In the next five years, smarter TV devices and content will dramatically shift how viewers consume television programming. The result, according to a new Report from Forrester Research, Inc. (Nasdaq: FORR), will be a significant shift in the business model for television. Even as they drain $18 billion in ordinary TV advertising revenues, smarter devices will create $25 billion in new revenues from viewers interacting with their TV screens.

“In contrast to the interactive TV hallucinations of the early 1990’s, television is about to get a whole lot smarter,” said Josh Bernoff, principal analyst at Forrester Research. “Smarter TV devices like personal video recorders (PVRs) and interactive digital cable boxes will move viewers beyond the passive viewing experience, allowing them to watch TV on their own schedules, interact, and connect to on-screen services.”

Smarter TV devices are here today — by year-end, 34 million US households will use interactive program guides (IPGs), 5 million will interact with programs and commercials on systems like Wink, and 750,000 will record programming on PVRs like TiVo and Replay. Smarter TV device penetration will advance rapidly — 2005 will see 87 million IPG households, 65 million households that can interact with video, and 53 million PVR users.

From now through 2002, providers will exploit these devices to generate new revenues. Cable and satellite operators will build “walled gardens” — captive collections of commerce and ad-supported content — generating more than $3 billion in commerce by 2002. But the true potential of smarter television won’t arrive until 2003, when the networks and operators will finally agree on standards for metadata — information about programs and commercials embedded in video streams. Metadata will unlock the door to new TV behaviors — programs with embedded commerce, customized video assembled to viewer preferences, and layered commercials that invite viewers into ever-deeper interactions. These new behaviors will generate new revenue streams: $7 billion in subscriptions, $17 billion in marketing fees and advertising, and $23 billion in commerce by 2005.

“Smarter TV is built on the foundation of today’s television — the same video, the same commercials, and the same cable and satellite distribution,” added Bernoff. “But rather than destroy traditional television, it will rejuvenate existing content and bring affluent viewers back to television. And the timing is right — the same technologies will enable viewers to skip 30% of commercials in 2005, causing an unprecedented decline in traditional advertising revenues.”
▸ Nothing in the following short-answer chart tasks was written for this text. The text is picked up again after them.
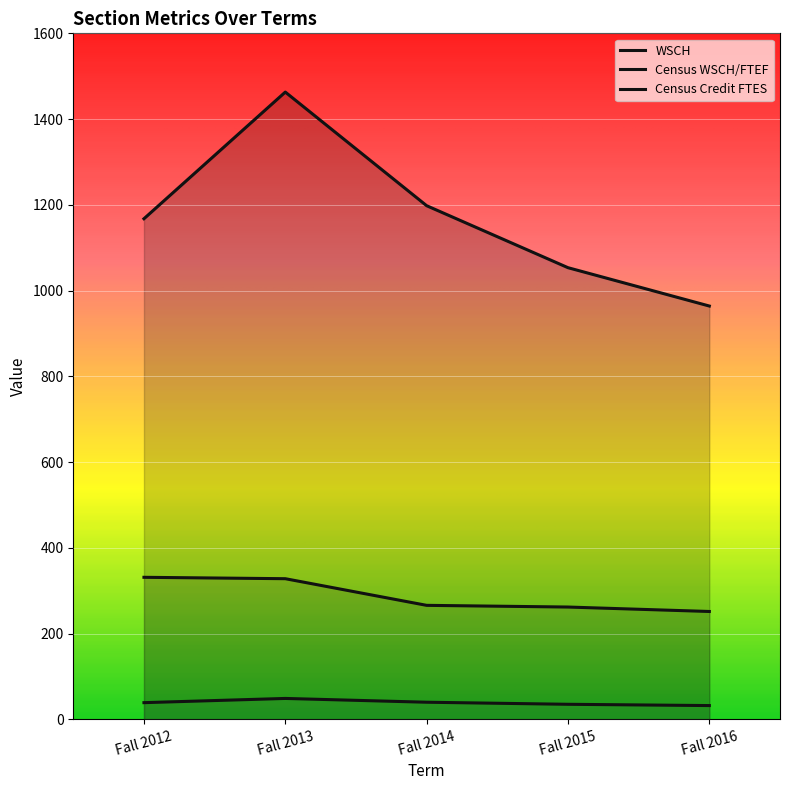

Between Fall 2013 and Fall 2016, which is larger?

Fall 2013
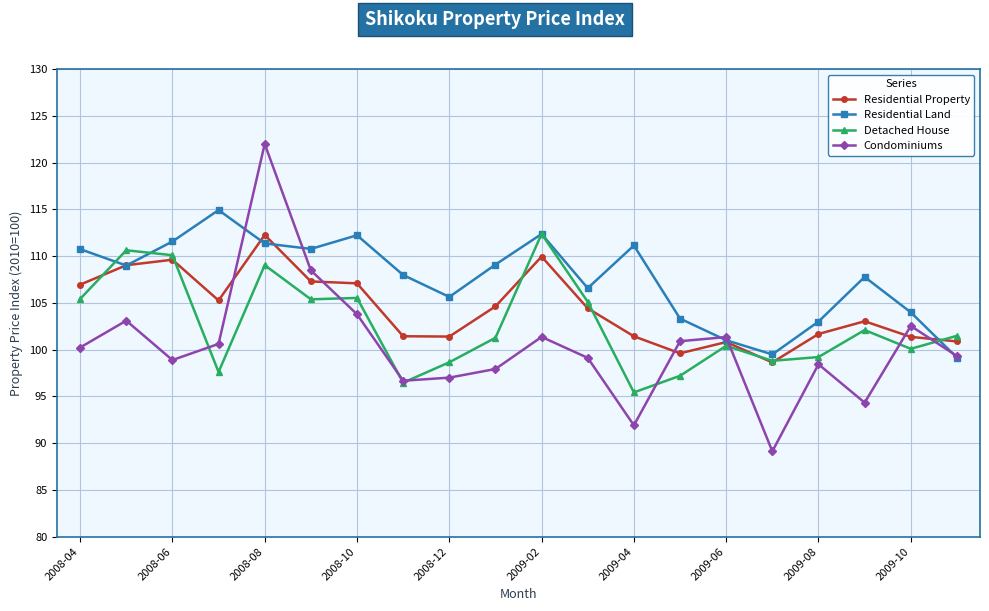

True or false: Residential Property has more than 1 interior local peaks.

True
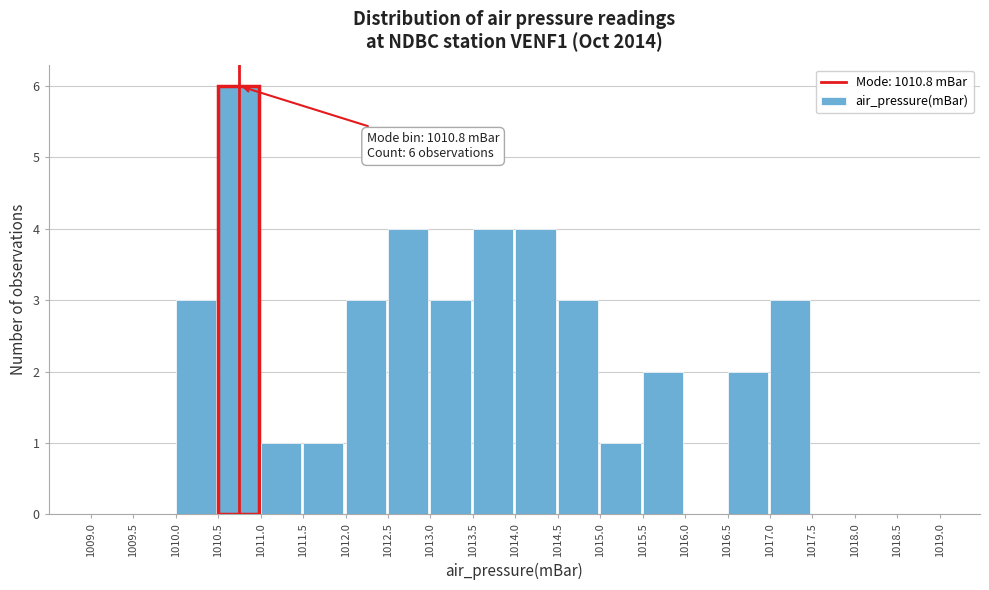

Which range on the x-axis has the tallest bar?

1010.5 to 1011.0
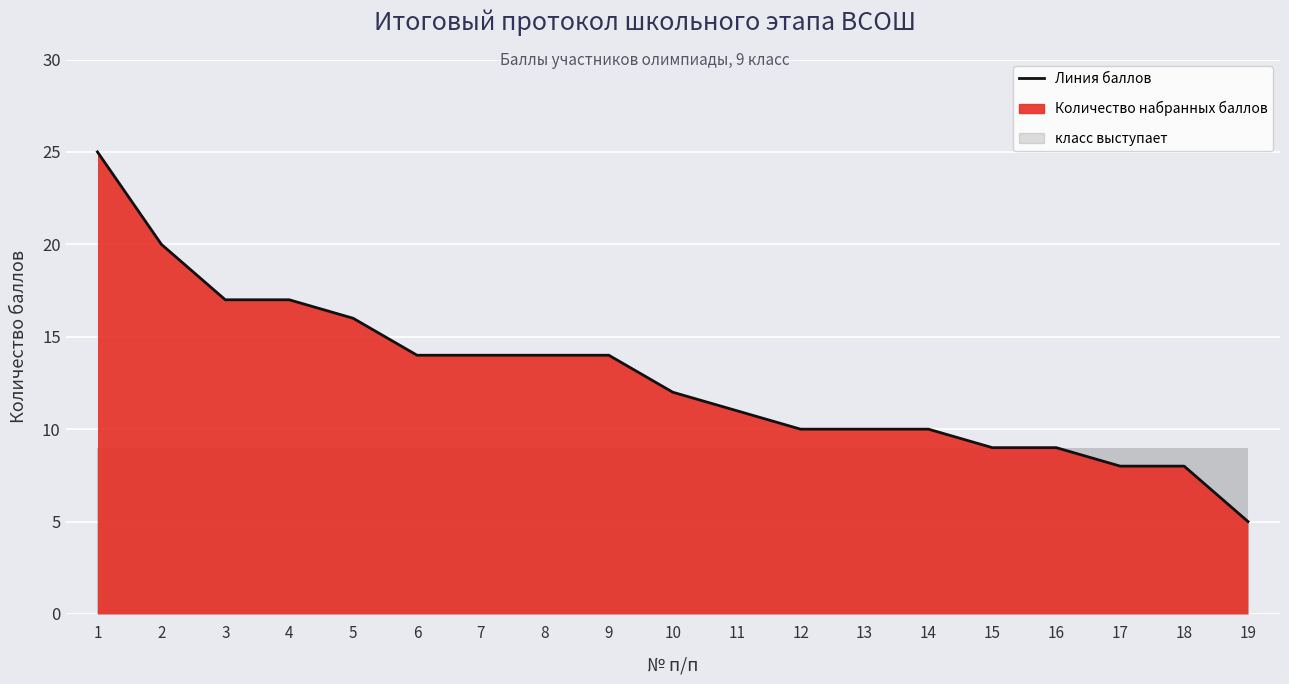

How many data points does each series have?

19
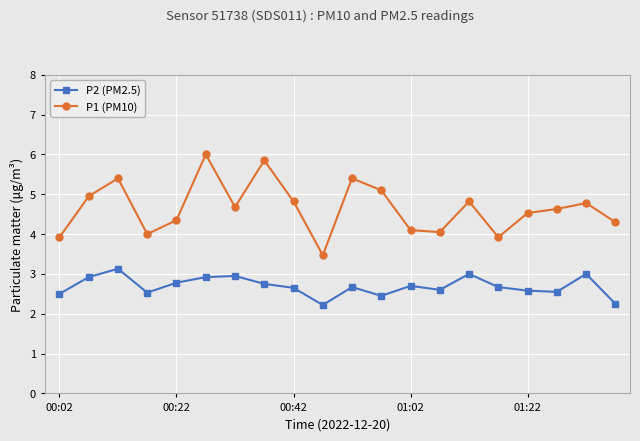

Which series has the widest spread of values?

P1 (PM10)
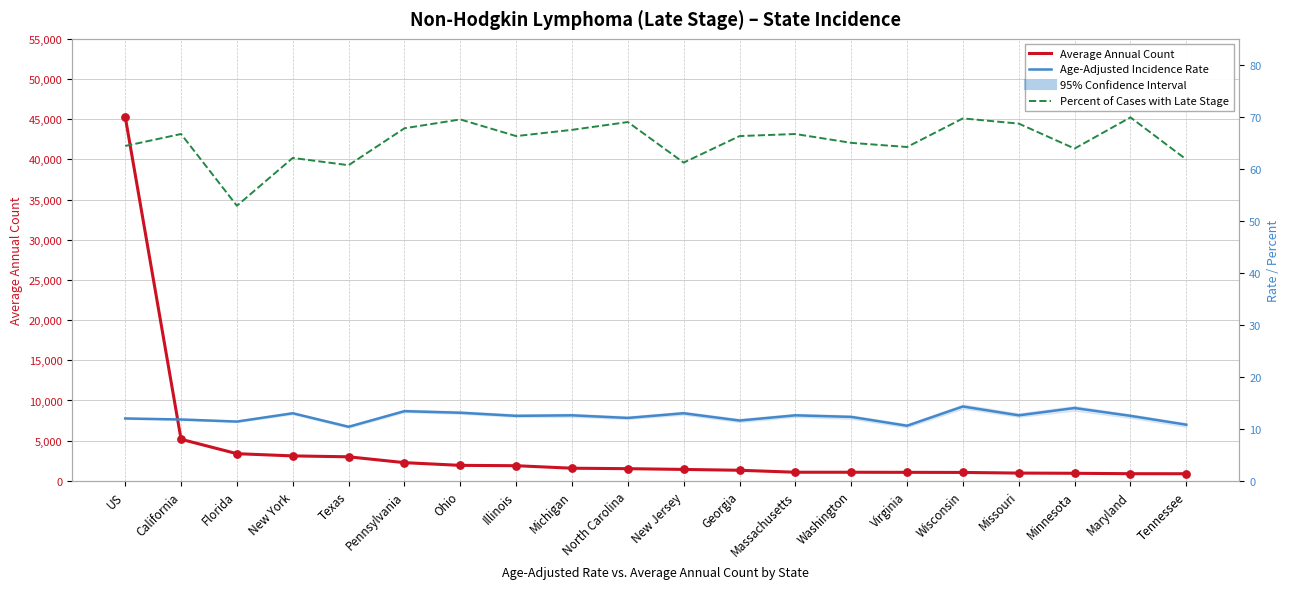

Which series has the largest total across all categories?

Average Annual Count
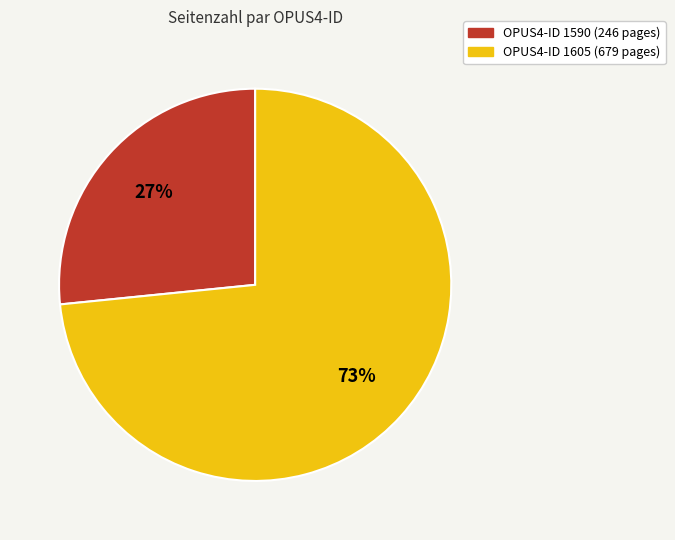

Is there a majority slice in this chart?

Yes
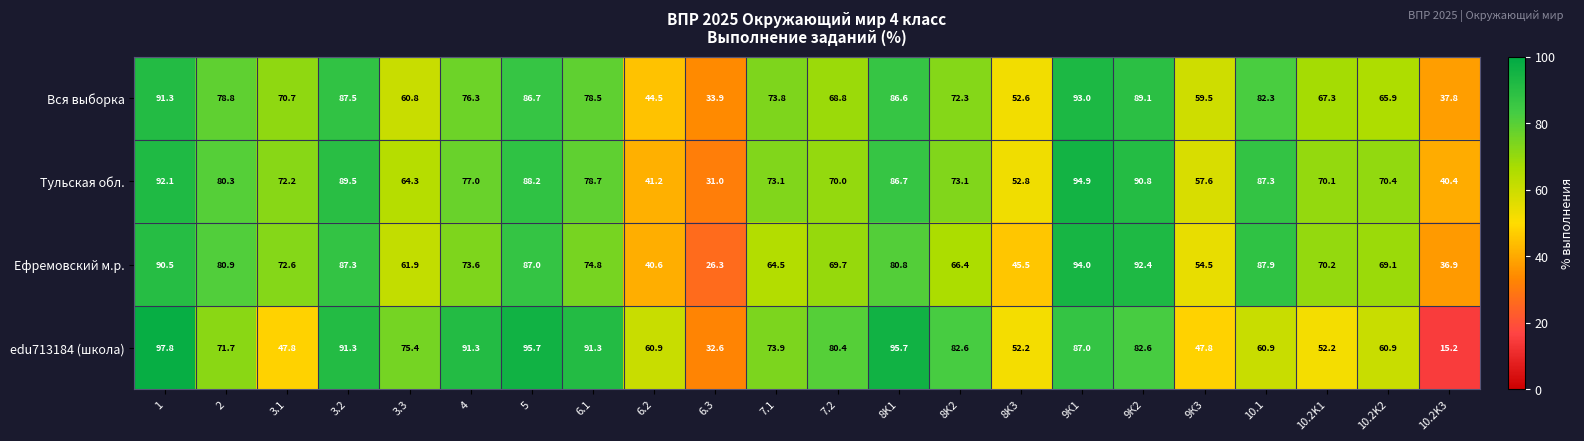

What is the total value across all series at 9К3?

219.4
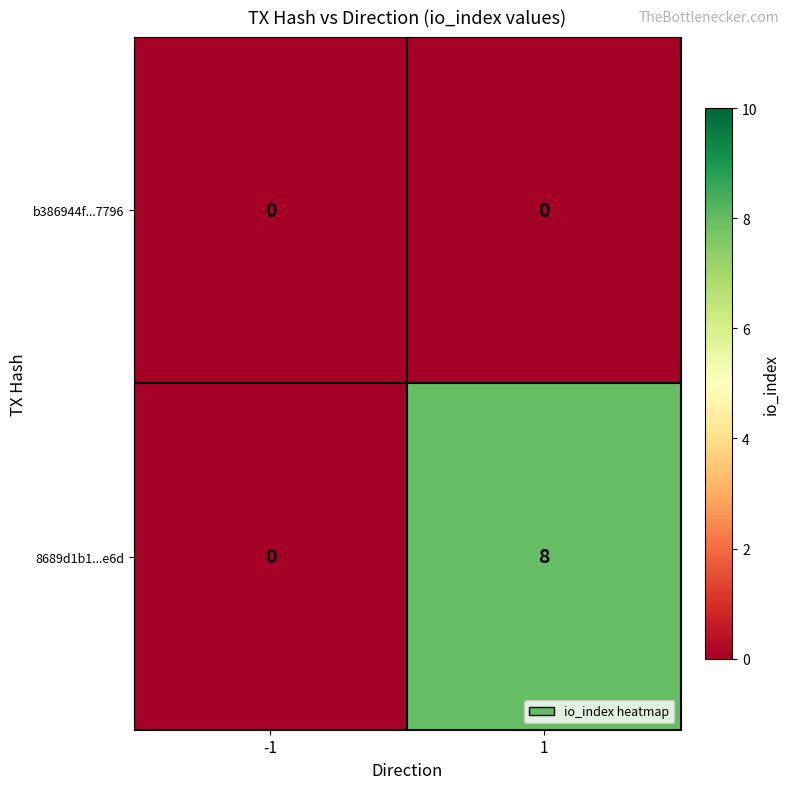

Reading right to left, list all the values displayed in this chart.

b386944f...7796: 1=0	-1=0
8689d1b1...e6d: 1=8	-1=0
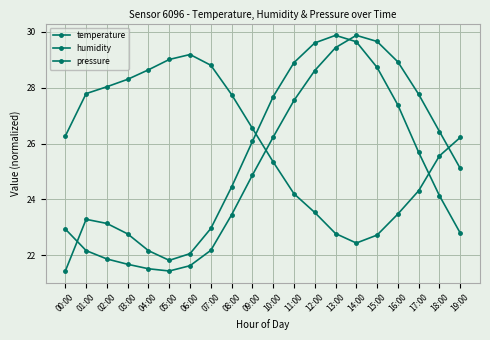

Does the chart have visible grid lines?

Yes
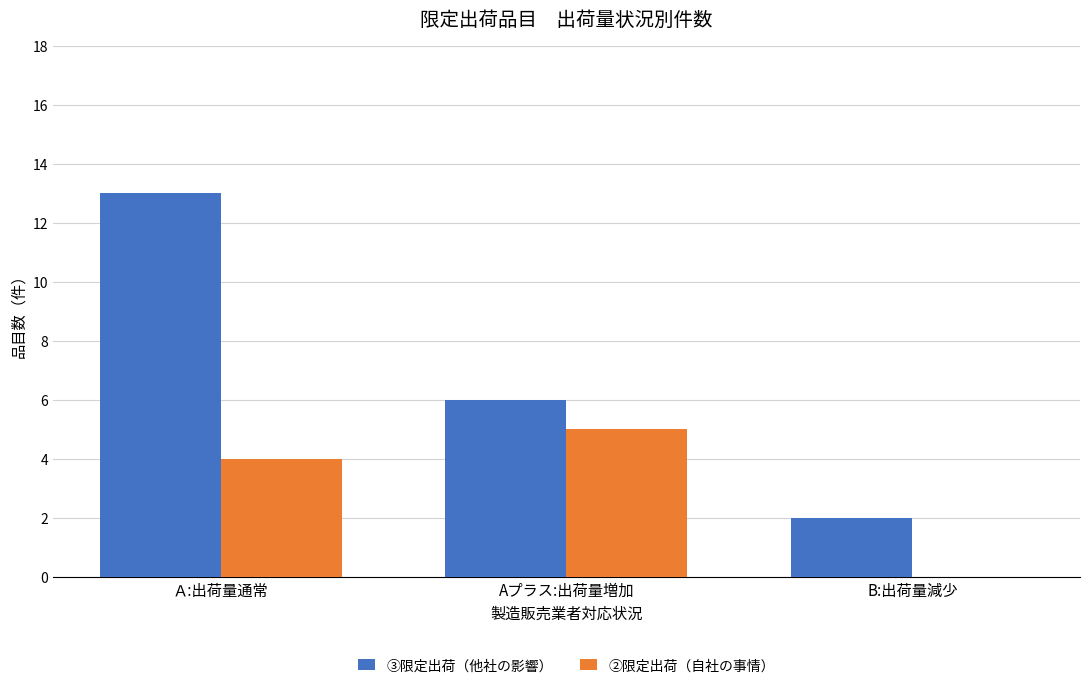

What is the difference between the ②限定出荷（自社の事情） values at B:出荷量減少 and Ａ:出荷量通常?

4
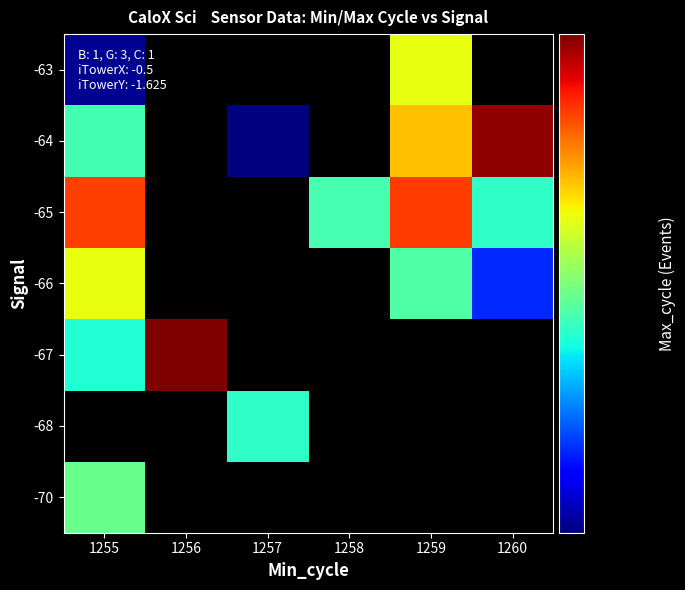

Is the value of -63 at 1258 greater than the value of -66 at 1258?

No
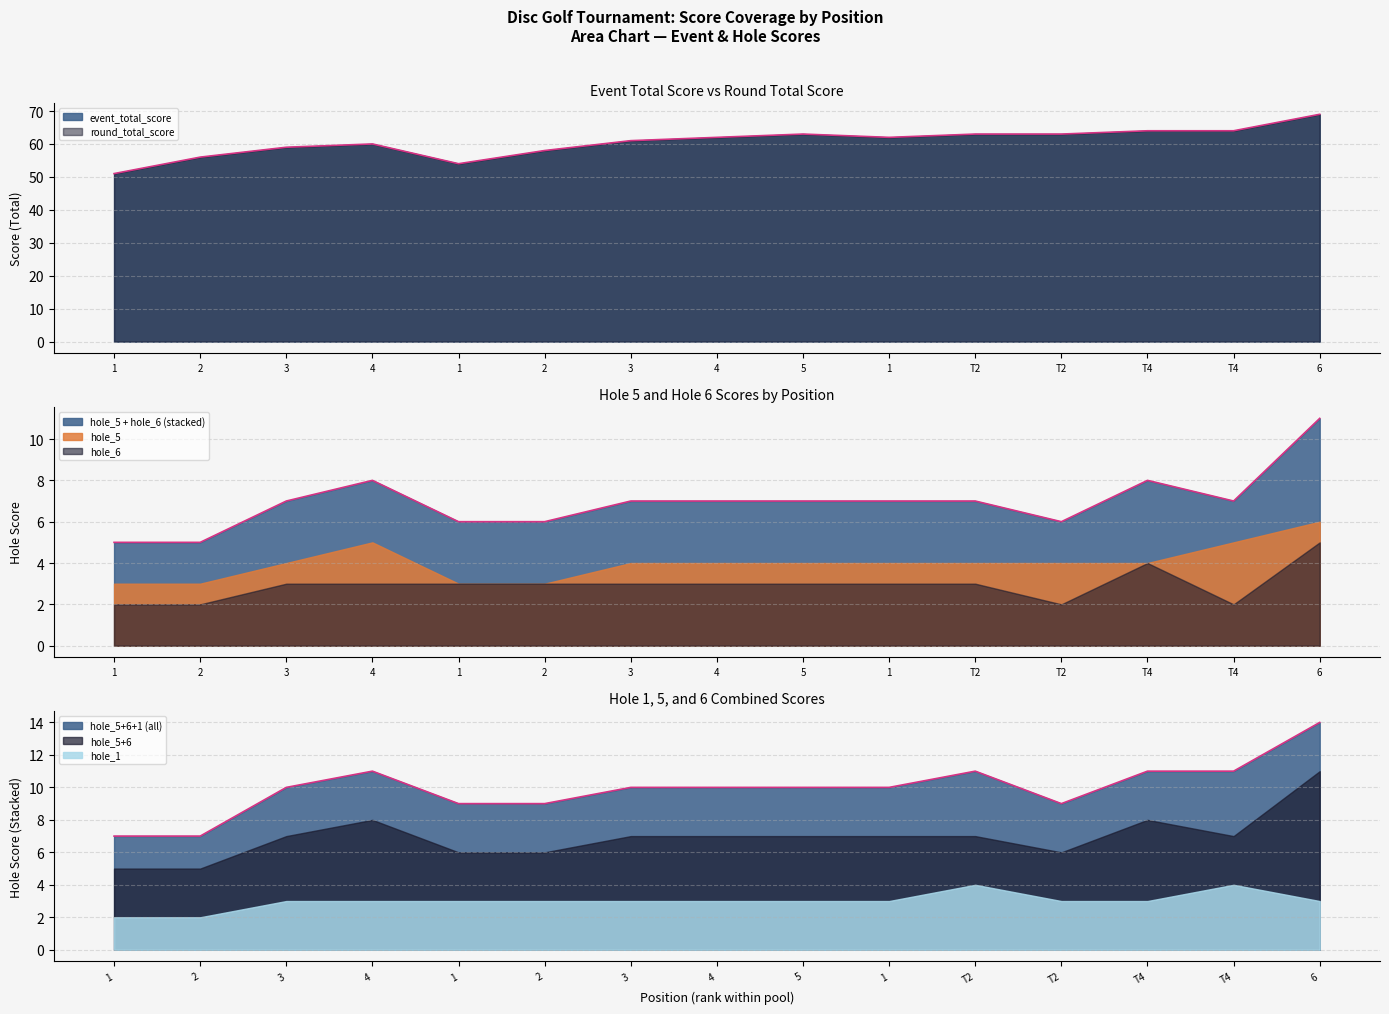

What is the difference between the maximum and second lowest values in the hole_1 series?

2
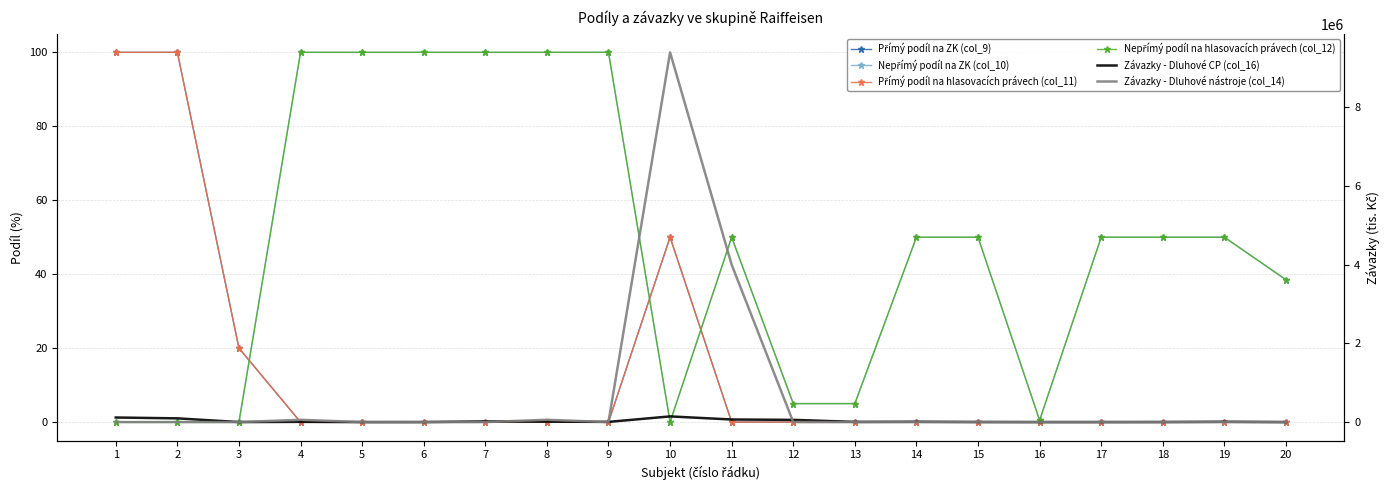

What is the difference between the second highest and minimum values in the Závazky - Dluhové CP (col_16) series?

116676.0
Smarter television revenues will create new roles for TV industry players. Targeted networks like Discovery will embed commerce in programming while real-time information providers like CNN will embed codes in their content so that smart devices can reassemble and manipulate it. Broadcast networks will pursue product placement and divide programming into two categories — mass-audience passive dramas like ER and interactive-friendly programming like game shows and sports. Advertisers will target individuals based on the viewing data collected by smarter TV devices, raising privacy far beyond today’s Internet data collection debates.

“Smarter TV is good news for companies in the TV industry — if they prepare for it now,” said Bernoff. “Smarter TV will solve the cash-flow problems of cable and satellite operators and free broadcast networks from ratings fixations. But companies wedded to the metrics of plain old TV — audience sizes and prime-time schedules — will see these new revenue streams pass them by.”